▶ The task
Copy out the data below line for line without changing anything, and leave the pictures out of your answer.

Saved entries
************

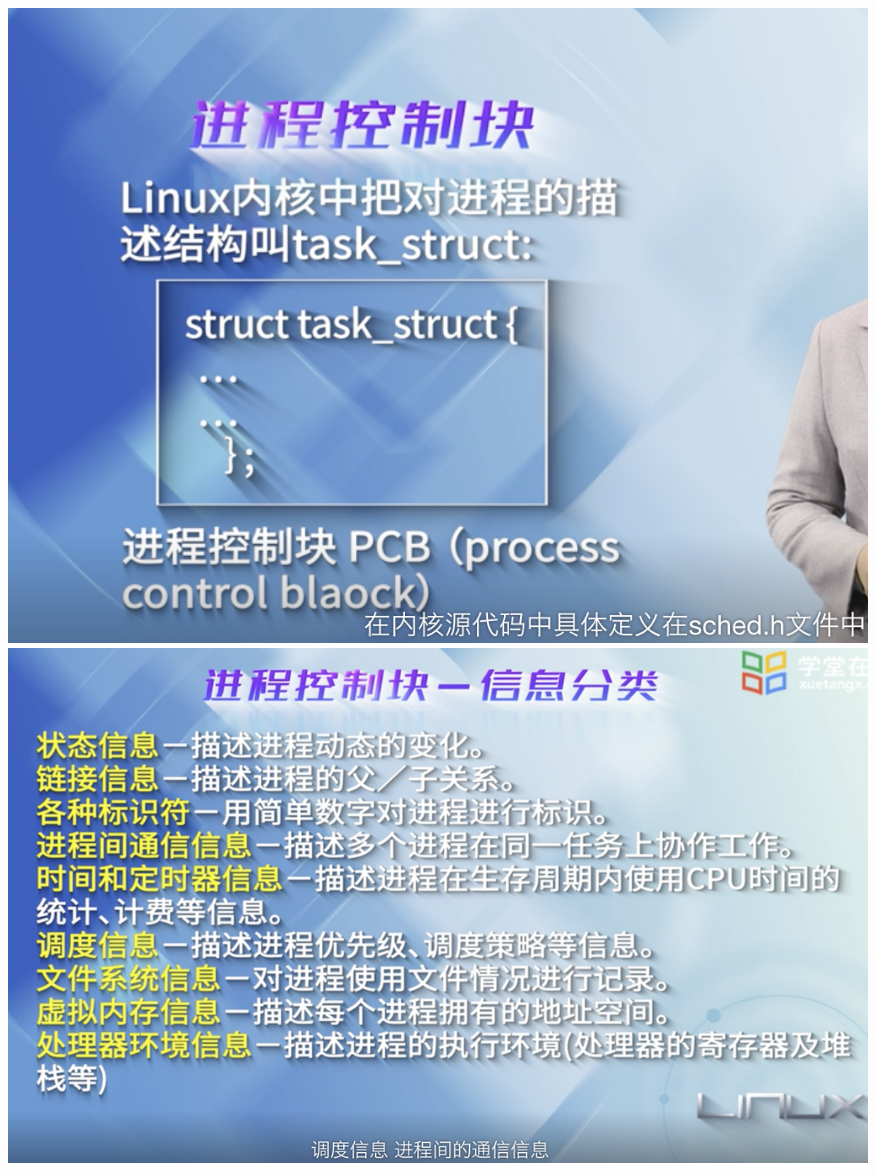 


<img src="Linux内核分析与应用3-进程管理/2.png" width = 100% height = 100% />


<img src="Linux内核分析与应用3-进程管理/3.png" width = 100% height = 100% />
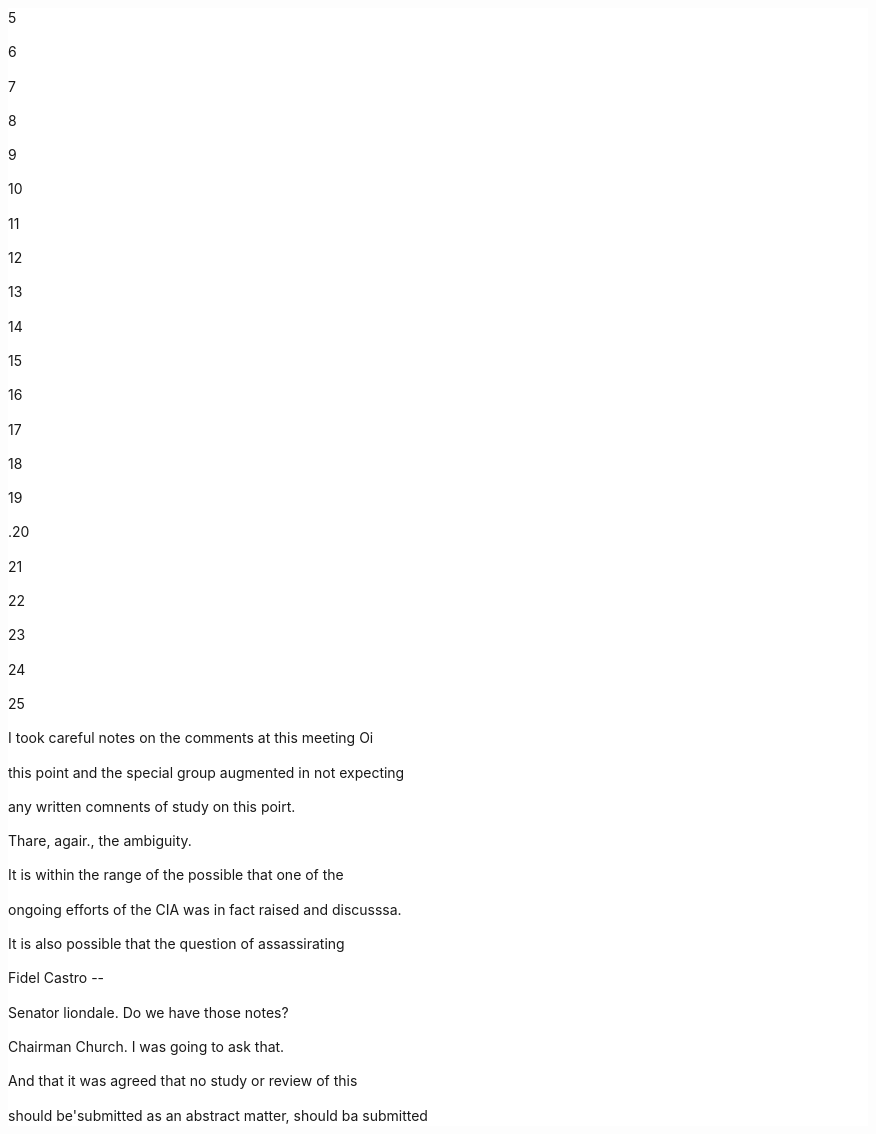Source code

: 5

6

7

8

9

10

11

12

13

14

15

16

17

18

19

.20

21

22

23

24

25

I took careful notes on the comments at this meeting Oi

this point and the special group augmented in not expecting

any written comnents of study on this poirt.

Thare, agair., the ambiguity.

It is within the range of the possible that one of the

ongoing efforts of the CIA was in fact raised and discusssa.

It is also possible that the question of assassirating

Fidel Castro --

Senator liondale. Do we have those notes?

Chairman Church. I was going to ask that.

And that it was agreed that no study or review of this

should be'submitted as an abstract matter, should ba submitted
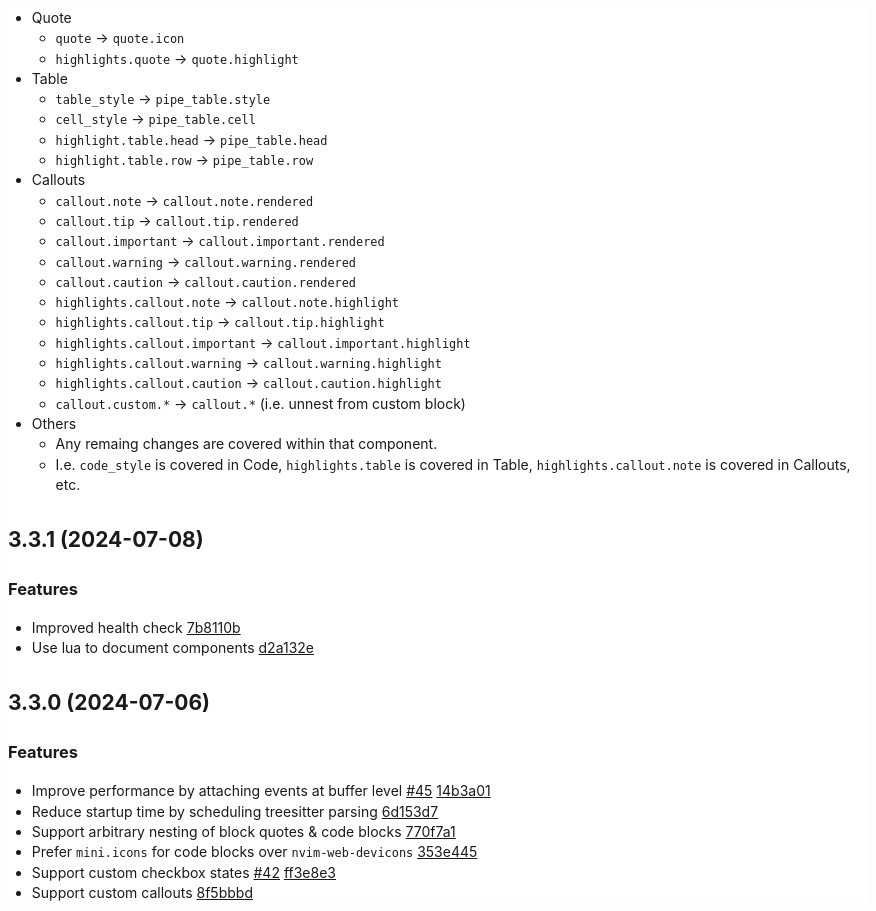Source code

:   - Quote
    - `quote` -> `quote.icon`
    - `highlights.quote` -> `quote.highlight`
  - Table
    - `table_style` -> `pipe_table.style`
    - `cell_style` -> `pipe_table.cell`
    - `highlight.table.head` -> `pipe_table.head`
    - `highlight.table.row` -> `pipe_table.row`
  - Callouts
    - `callout.note` -> `callout.note.rendered`
    - `callout.tip` -> `callout.tip.rendered`
    - `callout.important` -> `callout.important.rendered`
    - `callout.warning` -> `callout.warning.rendered`
    - `callout.caution` -> `callout.caution.rendered`
    - `highlights.callout.note` -> `callout.note.highlight`
    - `highlights.callout.tip` -> `callout.tip.highlight`
    - `highlights.callout.important` -> `callout.important.highlight`
    - `highlights.callout.warning` -> `callout.warning.highlight`
    - `highlights.callout.caution` -> `callout.caution.highlight`
    - `callout.custom.*` -> `callout.*` (i.e. unnest from custom block)
  - Others
    - Any remaing changes are covered within that component.
    - I.e. `code_style` is covered in Code, `highlights.table` is covered in
      Table, `highlights.callout.note` is covered in Callouts, etc.

## 3.3.1 (2024-07-08)

### Features

- Improved health check [7b8110b](https://github.com/MeanderingProgrammer/render-markdown.nvim/commit/7b8110b675766810edcbe665f53479893b02f989)
- Use lua to document components [d2a132e](https://github.com/MeanderingProgrammer/render-markdown.nvim/commit/d2a132e8ad152a3ab7a92012b0b8bf31dcb6344b)

## 3.3.0 (2024-07-06)

### Features

- Improve performance by attaching events at buffer level [#45](https://github.com/MeanderingProgrammer/render-markdown.nvim/issues/45)
  [14b3a01](https://github.com/MeanderingProgrammer/render-markdown.nvim/commit/14b3a01fbd7de25b03dafad7398e4ce463a4d323)
- Reduce startup time by scheduling treesitter parsing [6d153d7](https://github.com/MeanderingProgrammer/render-markdown.nvim/commit/6d153d749b9297c0e5cb74716f2a8aacc8df3d0e)
- Support arbitrary nesting of block quotes & code blocks [770f7a1](https://github.com/MeanderingProgrammer/render-markdown.nvim/commit/770f7a13515b9fd8d4ed4d6a1d8a854b3fbeeb7e)
- Prefer `mini.icons` for code blocks over `nvim-web-devicons` [353e445](https://github.com/MeanderingProgrammer/render-markdown.nvim/commit/353e4459938dd58873772e27a45c1d92bc83bafc)
- Support custom checkbox states [#42](https://github.com/MeanderingProgrammer/render-markdown.nvim/issues/42)
  [ff3e8e3](https://github.com/MeanderingProgrammer/render-markdown.nvim/commit/ff3e8e344004bd6acda48a59f6780b5326e8a453)
- Support custom callouts [8f5bbbd](https://github.com/MeanderingProgrammer/render-markdown.nvim/commit/8f5bbbd9e29508e2fc15b6fa9228eada15fca08a)
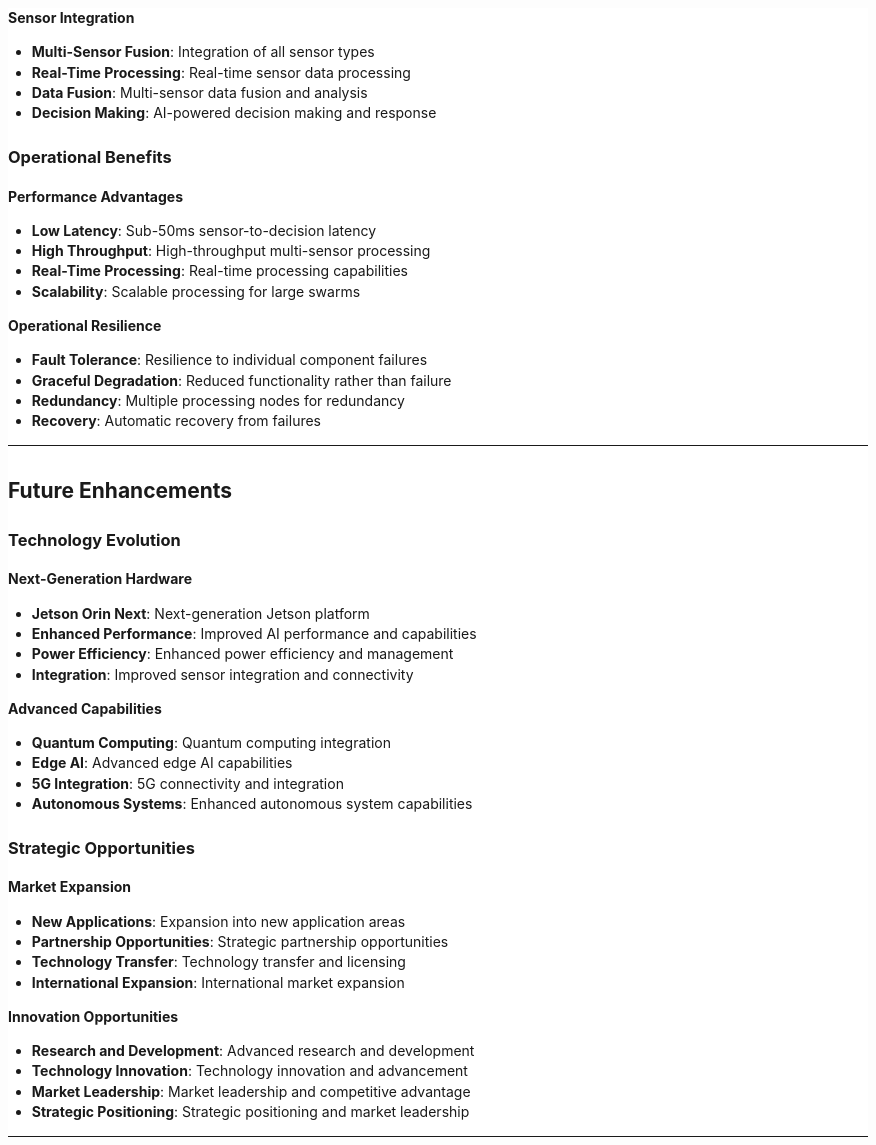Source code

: **Sensor Integration**

- **Multi-Sensor Fusion**: Integration of all sensor types
- **Real-Time Processing**: Real-time sensor data processing
- **Data Fusion**: Multi-sensor data fusion and analysis
- **Decision Making**: AI-powered decision making and response

### Operational Benefits

**Performance Advantages**

- **Low Latency**: Sub-50ms sensor-to-decision latency
- **High Throughput**: High-throughput multi-sensor processing
- **Real-Time Processing**: Real-time processing capabilities
- **Scalability**: Scalable processing for large swarms

**Operational Resilience**

- **Fault Tolerance**: Resilience to individual component failures
- **Graceful Degradation**: Reduced functionality rather than failure
- **Redundancy**: Multiple processing nodes for redundancy
- **Recovery**: Automatic recovery from failures

---

## Future Enhancements

### Technology Evolution

**Next-Generation Hardware**

- **Jetson Orin Next**: Next-generation Jetson platform
- **Enhanced Performance**: Improved AI performance and capabilities
- **Power Efficiency**: Enhanced power efficiency and management
- **Integration**: Improved sensor integration and connectivity

**Advanced Capabilities**

- **Quantum Computing**: Quantum computing integration
- **Edge AI**: Advanced edge AI capabilities
- **5G Integration**: 5G connectivity and integration
- **Autonomous Systems**: Enhanced autonomous system capabilities

### Strategic Opportunities

**Market Expansion**

- **New Applications**: Expansion into new application areas
- **Partnership Opportunities**: Strategic partnership opportunities
- **Technology Transfer**: Technology transfer and licensing
- **International Expansion**: International market expansion

**Innovation Opportunities**

- **Research and Development**: Advanced research and development
- **Technology Innovation**: Technology innovation and advancement
- **Market Leadership**: Market leadership and competitive advantage
- **Strategic Positioning**: Strategic positioning and market leadership

---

************

▶ Finished task
<img src="Linux内核分析与应用3-进程管理/2.png" width = 100% height = 100% />


<img src="Linux内核分析与应用3-进程管理/3.png" width = 100% height = 100% />
Source code

: 5

6

7

8

9

10

11

12

13

14

15

16

17

18

19

.20

21

22

23

24

25

I took careful notes on the comments at this meeting Oi

this point and the special group augmented in not expecting

any written comnents of study on this poirt.

Thare, agair., the ambiguity.

It is within the range of the possible that one of the

ongoing efforts of the CIA was in fact raised and discusssa.

It is also possible that the question of assassirating

Fidel Castro --

Senator liondale. Do we have those notes?

Chairman Church. I was going to ask that.

And that it was agreed that no study or review of this

should be'submitted as an abstract matter, should ba submitted
Source code

:   - Quote
    - `quote` -> `quote.icon`
    - `highlights.quote` -> `quote.highlight`
  - Table
    - `table_style` -> `pipe_table.style`
    - `cell_style` -> `pipe_table.cell`
    - `highlight.table.head` -> `pipe_table.head`
    - `highlight.table.row` -> `pipe_table.row`
  - Callouts
    - `callout.note` -> `callout.note.rendered`
    - `callout.tip` -> `callout.tip.rendered`
    - `callout.important` -> `callout.important.rendered`
    - `callout.warning` -> `callout.warning.rendered`
    - `callout.caution` -> `callout.caution.rendered`
    - `highlights.callout.note` -> `callout.note.highlight`
    - `highlights.callout.tip` -> `callout.tip.highlight`
    - `highlights.callout.important` -> `callout.important.highlight`
    - `highlights.callout.warning` -> `callout.warning.highlight`
    - `highlights.callout.caution` -> `callout.caution.highlight`
    - `callout.custom.*` -> `callout.*` (i.e. unnest from custom block)
  - Others
    - Any remaing changes are covered within that component.
    - I.e. `code_style` is covered in Code, `highlights.table` is covered in
      Table, `highlights.callout.note` is covered in Callouts, etc.

## 3.3.1 (2024-07-08)

### Features

- Improved health check [7b8110b](https://github.com/MeanderingProgrammer/render-markdown.nvim/commit/7b8110b675766810edcbe665f53479893b02f989)
- Use lua to document components [d2a132e](https://github.com/MeanderingProgrammer/render-markdown.nvim/commit/d2a132e8ad152a3ab7a92012b0b8bf31dcb6344b)

## 3.3.0 (2024-07-06)

### Features

- Improve performance by attaching events at buffer level [#45](https://github.com/MeanderingProgrammer/render-markdown.nvim/issues/45)
  [14b3a01](https://github.com/MeanderingProgrammer/render-markdown.nvim/commit/14b3a01fbd7de25b03dafad7398e4ce463a4d323)
- Reduce startup time by scheduling treesitter parsing [6d153d7](https://github.com/MeanderingProgrammer/render-markdown.nvim/commit/6d153d749b9297c0e5cb74716f2a8aacc8df3d0e)
- Support arbitrary nesting of block quotes & code blocks [770f7a1](https://github.com/MeanderingProgrammer/render-markdown.nvim/commit/770f7a13515b9fd8d4ed4d6a1d8a854b3fbeeb7e)
- Prefer `mini.icons` for code blocks over `nvim-web-devicons` [353e445](https://github.com/MeanderingProgrammer/render-markdown.nvim/commit/353e4459938dd58873772e27a45c1d92bc83bafc)
- Support custom checkbox states [#42](https://github.com/MeanderingProgrammer/render-markdown.nvim/issues/42)
  [ff3e8e3](https://github.com/MeanderingProgrammer/render-markdown.nvim/commit/ff3e8e344004bd6acda48a59f6780b5326e8a453)
- Support custom callouts [8f5bbbd](https://github.com/MeanderingProgrammer/render-markdown.nvim/commit/8f5bbbd9e29508e2fc15b6fa9228eada15fca08a)
Source code

: **Sensor Integration**

- **Multi-Sensor Fusion**: Integration of all sensor types
- **Real-Time Processing**: Real-time sensor data processing
- **Data Fusion**: Multi-sensor data fusion and analysis
- **Decision Making**: AI-powered decision making and response

### Operational Benefits

**Performance Advantages**

- **Low Latency**: Sub-50ms sensor-to-decision latency
- **High Throughput**: High-throughput multi-sensor processing
- **Real-Time Processing**: Real-time processing capabilities
- **Scalability**: Scalable processing for large swarms

**Operational Resilience**

- **Fault Tolerance**: Resilience to individual component failures
- **Graceful Degradation**: Reduced functionality rather than failure
- **Redundancy**: Multiple processing nodes for redundancy
- **Recovery**: Automatic recovery from failures

---

## Future Enhancements

### Technology Evolution

**Next-Generation Hardware**

- **Jetson Orin Next**: Next-generation Jetson platform
- **Enhanced Performance**: Improved AI performance and capabilities
- **Power Efficiency**: Enhanced power efficiency and management
- **Integration**: Improved sensor integration and connectivity

**Advanced Capabilities**

- **Quantum Computing**: Quantum computing integration
- **Edge AI**: Advanced edge AI capabilities
- **5G Integration**: 5G connectivity and integration
- **Autonomous Systems**: Enhanced autonomous system capabilities

### Strategic Opportunities

**Market Expansion**

- **New Applications**: Expansion into new application areas
- **Partnership Opportunities**: Strategic partnership opportunities
- **Technology Transfer**: Technology transfer and licensing
- **International Expansion**: International market expansion

**Innovation Opportunities**

- **Research and Development**: Advanced research and development
- **Technology Innovation**: Technology innovation and advancement
- **Market Leadership**: Market leadership and competitive advantage
- **Strategic Positioning**: Strategic positioning and market leadership

---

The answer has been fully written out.